- Task objective -
Count the lines below that contain the string "Voice", matching case exactly. Give only the number.
begin
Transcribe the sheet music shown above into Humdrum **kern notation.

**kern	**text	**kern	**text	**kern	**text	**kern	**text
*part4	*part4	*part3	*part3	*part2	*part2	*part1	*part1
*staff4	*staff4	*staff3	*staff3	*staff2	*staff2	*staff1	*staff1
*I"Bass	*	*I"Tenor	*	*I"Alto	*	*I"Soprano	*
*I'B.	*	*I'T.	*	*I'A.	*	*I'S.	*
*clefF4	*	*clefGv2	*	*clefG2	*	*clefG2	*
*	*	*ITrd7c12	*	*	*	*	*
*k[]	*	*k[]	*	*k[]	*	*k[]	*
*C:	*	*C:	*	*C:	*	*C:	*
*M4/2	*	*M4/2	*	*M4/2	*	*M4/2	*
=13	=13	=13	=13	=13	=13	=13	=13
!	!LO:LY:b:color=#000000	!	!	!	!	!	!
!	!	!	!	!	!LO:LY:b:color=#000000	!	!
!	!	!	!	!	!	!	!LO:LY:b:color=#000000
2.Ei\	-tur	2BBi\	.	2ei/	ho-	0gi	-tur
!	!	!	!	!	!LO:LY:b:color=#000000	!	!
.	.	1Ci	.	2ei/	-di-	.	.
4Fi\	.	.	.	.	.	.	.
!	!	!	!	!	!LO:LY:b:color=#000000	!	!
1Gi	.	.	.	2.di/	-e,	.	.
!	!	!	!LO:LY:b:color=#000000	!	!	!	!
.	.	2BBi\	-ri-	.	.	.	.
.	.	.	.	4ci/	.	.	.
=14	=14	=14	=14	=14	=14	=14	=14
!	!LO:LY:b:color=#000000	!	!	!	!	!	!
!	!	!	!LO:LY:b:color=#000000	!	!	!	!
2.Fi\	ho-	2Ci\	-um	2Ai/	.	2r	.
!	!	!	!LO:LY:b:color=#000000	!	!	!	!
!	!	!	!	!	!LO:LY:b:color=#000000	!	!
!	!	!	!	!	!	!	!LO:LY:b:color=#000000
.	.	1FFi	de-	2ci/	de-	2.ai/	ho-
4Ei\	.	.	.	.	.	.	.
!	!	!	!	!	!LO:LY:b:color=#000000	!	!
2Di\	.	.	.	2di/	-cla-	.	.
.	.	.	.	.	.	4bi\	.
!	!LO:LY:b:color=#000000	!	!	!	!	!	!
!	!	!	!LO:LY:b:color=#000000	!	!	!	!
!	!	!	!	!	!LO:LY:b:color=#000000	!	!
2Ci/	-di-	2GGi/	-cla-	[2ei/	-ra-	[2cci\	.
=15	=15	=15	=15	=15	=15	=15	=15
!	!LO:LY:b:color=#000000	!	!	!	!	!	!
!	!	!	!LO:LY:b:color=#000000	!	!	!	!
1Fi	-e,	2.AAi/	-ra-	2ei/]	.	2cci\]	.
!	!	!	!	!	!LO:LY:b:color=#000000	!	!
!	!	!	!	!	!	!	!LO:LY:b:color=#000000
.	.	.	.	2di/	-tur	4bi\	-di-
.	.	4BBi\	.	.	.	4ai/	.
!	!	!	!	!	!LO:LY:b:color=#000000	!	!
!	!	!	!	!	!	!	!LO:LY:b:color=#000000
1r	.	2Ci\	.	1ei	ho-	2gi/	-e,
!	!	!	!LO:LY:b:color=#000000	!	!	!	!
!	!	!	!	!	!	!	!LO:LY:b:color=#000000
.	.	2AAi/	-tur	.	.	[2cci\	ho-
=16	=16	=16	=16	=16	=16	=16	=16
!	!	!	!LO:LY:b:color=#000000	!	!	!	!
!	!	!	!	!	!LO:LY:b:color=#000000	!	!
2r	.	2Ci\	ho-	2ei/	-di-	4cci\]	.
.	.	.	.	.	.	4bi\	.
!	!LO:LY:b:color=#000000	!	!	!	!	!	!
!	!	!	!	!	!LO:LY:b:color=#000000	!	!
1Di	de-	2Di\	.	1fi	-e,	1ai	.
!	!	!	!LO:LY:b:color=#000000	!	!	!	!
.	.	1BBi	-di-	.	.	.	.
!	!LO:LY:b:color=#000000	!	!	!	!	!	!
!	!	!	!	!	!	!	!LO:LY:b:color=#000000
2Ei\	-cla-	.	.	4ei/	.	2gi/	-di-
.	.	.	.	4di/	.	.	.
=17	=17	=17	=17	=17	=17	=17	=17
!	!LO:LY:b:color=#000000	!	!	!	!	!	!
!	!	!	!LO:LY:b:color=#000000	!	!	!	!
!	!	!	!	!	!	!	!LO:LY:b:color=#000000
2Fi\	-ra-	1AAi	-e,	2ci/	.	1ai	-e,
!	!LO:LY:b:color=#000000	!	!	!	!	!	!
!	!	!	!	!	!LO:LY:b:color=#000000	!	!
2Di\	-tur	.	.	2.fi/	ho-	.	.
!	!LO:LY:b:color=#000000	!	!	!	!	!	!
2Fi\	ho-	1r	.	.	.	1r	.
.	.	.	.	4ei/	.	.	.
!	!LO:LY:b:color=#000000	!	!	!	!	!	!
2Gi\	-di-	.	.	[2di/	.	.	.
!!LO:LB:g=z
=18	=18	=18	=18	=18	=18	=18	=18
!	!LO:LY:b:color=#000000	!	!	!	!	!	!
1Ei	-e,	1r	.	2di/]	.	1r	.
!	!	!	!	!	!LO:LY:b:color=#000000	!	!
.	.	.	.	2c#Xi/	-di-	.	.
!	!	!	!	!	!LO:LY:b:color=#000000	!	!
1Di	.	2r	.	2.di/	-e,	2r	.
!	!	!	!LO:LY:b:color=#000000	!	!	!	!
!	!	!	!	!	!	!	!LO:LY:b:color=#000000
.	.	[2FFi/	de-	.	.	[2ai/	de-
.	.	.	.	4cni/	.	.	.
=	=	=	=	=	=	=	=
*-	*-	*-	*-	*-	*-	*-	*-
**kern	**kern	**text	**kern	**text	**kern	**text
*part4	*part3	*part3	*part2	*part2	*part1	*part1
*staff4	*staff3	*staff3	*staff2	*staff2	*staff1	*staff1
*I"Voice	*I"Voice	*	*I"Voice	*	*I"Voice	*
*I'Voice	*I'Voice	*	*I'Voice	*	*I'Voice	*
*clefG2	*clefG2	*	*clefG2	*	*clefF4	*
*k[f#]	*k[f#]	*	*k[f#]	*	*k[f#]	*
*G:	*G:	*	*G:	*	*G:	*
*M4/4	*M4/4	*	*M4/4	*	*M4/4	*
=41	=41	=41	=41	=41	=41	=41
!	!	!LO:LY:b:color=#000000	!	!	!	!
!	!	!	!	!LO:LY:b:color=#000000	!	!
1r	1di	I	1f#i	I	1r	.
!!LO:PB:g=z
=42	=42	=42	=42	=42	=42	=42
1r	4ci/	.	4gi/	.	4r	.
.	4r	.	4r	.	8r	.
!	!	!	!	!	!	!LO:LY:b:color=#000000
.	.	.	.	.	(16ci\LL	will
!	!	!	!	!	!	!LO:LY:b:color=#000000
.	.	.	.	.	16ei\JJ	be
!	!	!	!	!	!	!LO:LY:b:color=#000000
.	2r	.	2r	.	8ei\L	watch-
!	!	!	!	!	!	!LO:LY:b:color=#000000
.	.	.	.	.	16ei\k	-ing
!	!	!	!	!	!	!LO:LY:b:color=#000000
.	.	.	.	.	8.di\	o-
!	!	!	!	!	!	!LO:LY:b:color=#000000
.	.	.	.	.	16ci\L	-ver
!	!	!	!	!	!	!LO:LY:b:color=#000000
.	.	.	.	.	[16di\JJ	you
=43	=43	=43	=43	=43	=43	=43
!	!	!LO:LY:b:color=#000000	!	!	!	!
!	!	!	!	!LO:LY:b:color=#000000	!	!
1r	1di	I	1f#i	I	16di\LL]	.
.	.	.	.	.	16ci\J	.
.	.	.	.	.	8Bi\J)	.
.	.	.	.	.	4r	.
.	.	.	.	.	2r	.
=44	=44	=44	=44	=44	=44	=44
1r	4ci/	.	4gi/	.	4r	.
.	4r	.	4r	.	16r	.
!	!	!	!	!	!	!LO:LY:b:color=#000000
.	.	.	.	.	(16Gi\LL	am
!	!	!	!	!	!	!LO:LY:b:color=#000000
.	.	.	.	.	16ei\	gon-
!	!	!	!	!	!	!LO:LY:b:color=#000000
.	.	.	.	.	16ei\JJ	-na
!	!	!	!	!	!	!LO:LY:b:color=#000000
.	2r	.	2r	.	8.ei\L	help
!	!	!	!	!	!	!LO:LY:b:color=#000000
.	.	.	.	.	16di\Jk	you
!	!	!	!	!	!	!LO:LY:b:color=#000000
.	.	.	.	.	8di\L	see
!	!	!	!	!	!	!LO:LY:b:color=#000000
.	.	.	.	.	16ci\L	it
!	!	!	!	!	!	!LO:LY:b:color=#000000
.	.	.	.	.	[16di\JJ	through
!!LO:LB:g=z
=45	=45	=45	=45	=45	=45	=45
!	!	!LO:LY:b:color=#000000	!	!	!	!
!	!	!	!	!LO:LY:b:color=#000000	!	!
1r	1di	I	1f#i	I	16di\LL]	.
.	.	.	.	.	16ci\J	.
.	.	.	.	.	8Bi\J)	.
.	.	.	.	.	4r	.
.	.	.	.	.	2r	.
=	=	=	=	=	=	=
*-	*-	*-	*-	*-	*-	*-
end
- Exercise output -
2